Exercise objective:
Check each line of the listing below for the string "middle", then copy every line that has it.

Data to use:
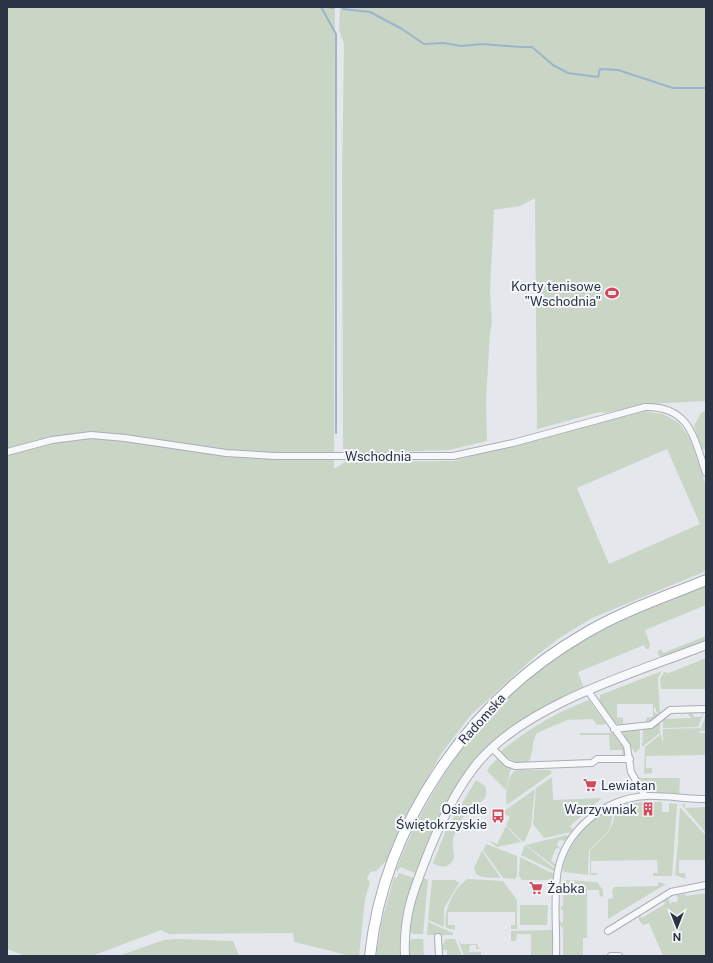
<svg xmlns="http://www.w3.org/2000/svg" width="713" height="963" font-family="'Public Sans',sans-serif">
<rect width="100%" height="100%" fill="#e4e7ec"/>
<g fill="#c9d6c5" fill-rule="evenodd">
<path d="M7 7H335L334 469 345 462 453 461 643 411 663 414 679 423 691 440 706 486V571L592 618 561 637 532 659 470 716 441 754 406 816 386 861 376 871 370 872 367 879 370 882 365 899 359 956H351L294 942 293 933 169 934 161 930 92 956H26L7 949ZM667 449 700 524 609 564 577 488Z"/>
<polygon points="340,7 706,7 706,401 647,404 605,413 600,412 537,429 535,198 520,206 494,210 490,292 492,323 490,332 486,401 487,441 449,450 355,453 343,449 342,177 344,44 339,30"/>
<polygon points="706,410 706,450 702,449 694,426 701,413"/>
<path d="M706 585V605L645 630 650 645 649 649H646L644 645 578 672 584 688C543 705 501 728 473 762 446 795 431 835 415 873L400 867 398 871 396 870C433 774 495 690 587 638 624 617 666 603 706 585Z"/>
<polygon points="706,636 706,640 662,658 658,655 658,651 661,649 663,653"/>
<polygon points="706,658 706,689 661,689 660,679 664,672 669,673"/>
<polygon points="662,671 658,678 660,714 656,712 656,708 654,708 654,712 660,715 652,722 646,724 646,718 653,717 653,704 617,704 617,717 623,718 623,724 615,724 599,702 600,695"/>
<path d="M589 700 606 724 597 725 593 719 567 720 537 733C531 742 534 756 528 762H515L503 755 501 751C528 729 557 712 589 700Z"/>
<polygon points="703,712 704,712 698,727 663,728 663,719 691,718 688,713 692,713 694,717 701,717"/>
<polygon points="706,715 706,731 700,731 699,736 700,733 706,733 706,755 646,756 646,768 652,768 652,773 644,774 645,747 661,734 663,744 663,729 700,728 700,730"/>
<polygon points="660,722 660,733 642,747 643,728 653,728"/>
<polygon points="640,729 640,748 635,753 622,731"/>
<polygon points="580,733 613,733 624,748 626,753 622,757 622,750 610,750 609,735 580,735"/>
<polygon points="498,758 505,766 511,768 506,790 487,771 489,767"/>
<path d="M516 770H550L552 773 507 805C504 798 508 773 516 770Z"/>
<polygon points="552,777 553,800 602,798 570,826 573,830 571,832 544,838 533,824 536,788"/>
<polygon points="637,778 680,778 679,796 655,792"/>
<path d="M476 780 485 786C492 804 470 804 464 816 460 824 453 833 453 842 452 850 457 856 451 863 446 868 439 867 433 863L446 830Z"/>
<polygon points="535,789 531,826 525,841 523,842 506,825 510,817 504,814 504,811"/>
<path d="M646 801 650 802V804H645V813H651L652 802H662V812H669V803L677 804 672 876H653V873H658L657 860 591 861V873H597V875H590V850C606 836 615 829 615 807Z"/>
<polygon points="685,803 685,808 706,807 706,833 682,805"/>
<polygon points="680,807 706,836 706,860 679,860 679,873 685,873 686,879 675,875 678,843 679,842 678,840"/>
<path d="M613 808C612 833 606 834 589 850L588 875 564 872C562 868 564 865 565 860 573 837 591 819 613 808Z"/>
<polygon points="506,826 521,842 497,847 488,840 497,844"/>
<polygon points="567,835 568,837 565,841 559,840 557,845 561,849 556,848 551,860 556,865 555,867 526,845"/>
<polygon points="486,844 517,856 517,876 515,879 503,878 483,850"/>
<polygon points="525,845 555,869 554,871 521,855"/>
<polygon points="482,851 501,878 482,877 476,874 474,868"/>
<polygon points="520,857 554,874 553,880 522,880 519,876"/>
<path d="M399 873 414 878C403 906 399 926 400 956H376L382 920 394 877 397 878Z"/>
<polygon points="423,878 428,880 423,934 413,934 409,931 411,910"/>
<path d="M468 879 503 881 517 900V929H511V925H515V912H448V925H455V930L446 928C442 914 454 886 468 879Z"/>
<polygon points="432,880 455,880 459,883 444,908 444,927 428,920"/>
<polygon points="566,880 597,882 603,890 603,897 600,896 599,890 587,890 587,938 583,938 583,956 563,956 563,928 559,925 559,921 563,923 563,911 560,908 563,906 563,885 560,883"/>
<polygon points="658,882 666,884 608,919 608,899 613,898 612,891 614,887 658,886"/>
<polygon points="706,893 706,956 663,956 649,923 643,925 639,920 639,915 642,918 665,904 663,899 668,897 670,904 672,902 678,902 677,895 686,894 686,896"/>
<polygon points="520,905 548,905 547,925 520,925"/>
<polygon points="428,922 453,933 453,935 427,935"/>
<polygon points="553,930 553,956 531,956 531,934 517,934 516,941 511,941 511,931"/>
<polygon points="178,939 233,941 239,956 118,956 164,940"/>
<polygon points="412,939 423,939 424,956 408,956 409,942"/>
<polygon points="446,939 455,939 462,956 447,956 447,950 443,950 441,947"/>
<polygon points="458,939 461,944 477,944 478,948 481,949 476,949 476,945 470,945 469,952 481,952 481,956 464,956"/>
</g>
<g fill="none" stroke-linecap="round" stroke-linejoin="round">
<g stroke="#9fb4cc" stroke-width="2">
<polyline points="321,7 336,34 336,433"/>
<polyline points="328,7 333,8"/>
<polyline points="343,9 370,12 402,29 424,44 444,43 461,46 482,44 521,47 532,47 553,65 568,73 598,77 600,69 618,70 673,88 706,88"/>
</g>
<g stroke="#a9aeb7" stroke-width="8">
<g id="minor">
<path d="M7 452 52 440 91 435 125 438 226 453 275 456H453L513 443 645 407C690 406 694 438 706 473"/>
<polyline points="588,691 627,746 631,772 645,796"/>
<polyline points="614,729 651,725 670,710 706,709"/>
<polyline points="492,748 507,763 515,766 592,763 597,759 630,759"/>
<polyline points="608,931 671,892 706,885"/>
<polyline points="438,937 439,956"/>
<path d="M556 956C557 928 553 897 558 870 566 830 604 799 645 796 663 795 687 799 706 799"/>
<polyline points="611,956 619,956"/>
</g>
</g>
<g stroke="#a9aeb7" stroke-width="10">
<path id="tertiary" d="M405 956C403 914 414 889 429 851 442 819 458 785 481 759 532 702 635 673 706 645"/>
</g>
<g stroke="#a3abb8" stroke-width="12">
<path id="primary" d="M370 956C384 824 470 700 584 634 622 611 665 597 706 580"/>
</g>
<use href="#minor" stroke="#f7f8fa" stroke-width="6"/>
<use href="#tertiary" stroke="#f7f8fa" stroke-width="8"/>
<use href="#primary" stroke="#fff" stroke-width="10"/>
</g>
<defs>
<g id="stadium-bare" transform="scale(1.08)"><path d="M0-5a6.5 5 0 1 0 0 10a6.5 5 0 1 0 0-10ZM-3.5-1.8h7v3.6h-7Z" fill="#d1495b" stroke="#f4f6f9" stroke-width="2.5" paint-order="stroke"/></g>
<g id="supermarket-bare" transform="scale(1.08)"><path d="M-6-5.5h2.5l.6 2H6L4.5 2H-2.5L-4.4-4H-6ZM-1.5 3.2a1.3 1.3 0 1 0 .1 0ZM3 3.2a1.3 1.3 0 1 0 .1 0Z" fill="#d1495b" stroke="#f4f6f9" stroke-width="2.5" paint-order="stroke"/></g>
<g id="building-bare" transform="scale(1.08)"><path d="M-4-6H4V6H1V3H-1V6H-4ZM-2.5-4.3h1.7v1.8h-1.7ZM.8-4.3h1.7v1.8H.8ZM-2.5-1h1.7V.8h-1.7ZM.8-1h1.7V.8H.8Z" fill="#d1495b" stroke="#f4f6f9" stroke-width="2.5" paint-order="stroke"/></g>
<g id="bus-bare" transform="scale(1.08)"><path d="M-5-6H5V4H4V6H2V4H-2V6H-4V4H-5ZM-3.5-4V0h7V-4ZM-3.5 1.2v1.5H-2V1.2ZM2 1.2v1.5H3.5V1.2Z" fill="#d1495b" stroke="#f4f6f9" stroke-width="2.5" paint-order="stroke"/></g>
</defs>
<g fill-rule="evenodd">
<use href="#stadium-bare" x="612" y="293"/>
<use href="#supermarket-bare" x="590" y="785"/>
<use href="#building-bare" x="648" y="809"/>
<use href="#bus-bare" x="498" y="816"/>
<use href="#supermarket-bare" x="536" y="888"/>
</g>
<g text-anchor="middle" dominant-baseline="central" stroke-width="4" stroke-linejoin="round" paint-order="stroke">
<g font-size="13" fill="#2b3445" stroke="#f4f6f9" text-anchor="end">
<text x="601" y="286">Korty tenisowe<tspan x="601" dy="15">"Wschodnia"</tspan></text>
<text x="601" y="785" text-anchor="start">Lewiatan</text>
<text x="487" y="809">Osiedle<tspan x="487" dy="15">Świętokrzyskie</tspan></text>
<text x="637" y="809">Warzywniak</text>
<text x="547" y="888" text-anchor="start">Żabka</text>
</g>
<g font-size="13" fill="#2b3445" stroke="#f4f6f9">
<text x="378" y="456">Wschodnia</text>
<text transform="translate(482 719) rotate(-48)">Radomska</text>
</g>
</g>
<rect width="713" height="963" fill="none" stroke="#2b3445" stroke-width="16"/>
<g transform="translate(677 927) rotate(180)" stroke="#f4f6f9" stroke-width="3" paint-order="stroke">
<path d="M0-3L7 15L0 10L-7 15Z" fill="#2b3445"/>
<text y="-6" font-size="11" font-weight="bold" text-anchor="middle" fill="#2b3445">N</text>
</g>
</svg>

Answer box:
<g text-anchor="middle" dominant-baseline="central" stroke-width="4" stroke-linejoin="round" paint-order="stroke">
<text y="-6" font-size="11" font-weight="bold" text-anchor="middle" fill="#2b3445">N</text>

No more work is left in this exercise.